The data below should be printed in full, exactly, and without any of its images.
+ + + +
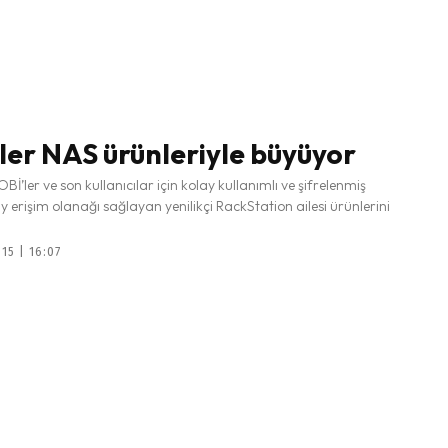
ler NAS ürünleriyle büyüyor
Bİ’ler ve son kullanıcılar için kolay kullanımlı ve şifrelenmiş
ay erişim olanağı sağlayan yenilikçi RackStation ailesi ürünlerini
15 | 16:07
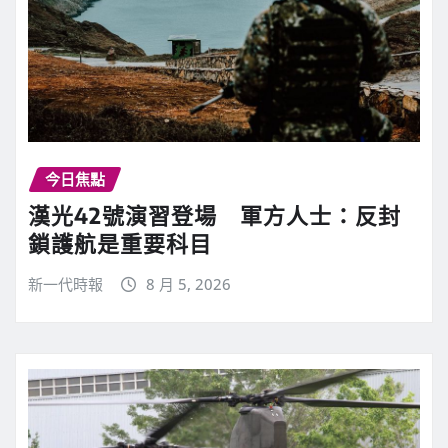
今日焦點
漢光42號演習登場 軍方人士：反封
鎖護航是重要科目
新一代時報
8 月 5, 2026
+ + + +
Answer for this exercise →
ler NAS ürünleriyle büyüyor
Bİ’ler ve son kullanıcılar için kolay kullanımlı ve şifrelenmiş
ay erişim olanağı sağlayan yenilikçi RackStation ailesi ürünlerini
15 | 16:07
今日焦點
漢光42號演習登場 軍方人士：反封
鎖護航是重要科目
新一代時報
8 月 5, 2026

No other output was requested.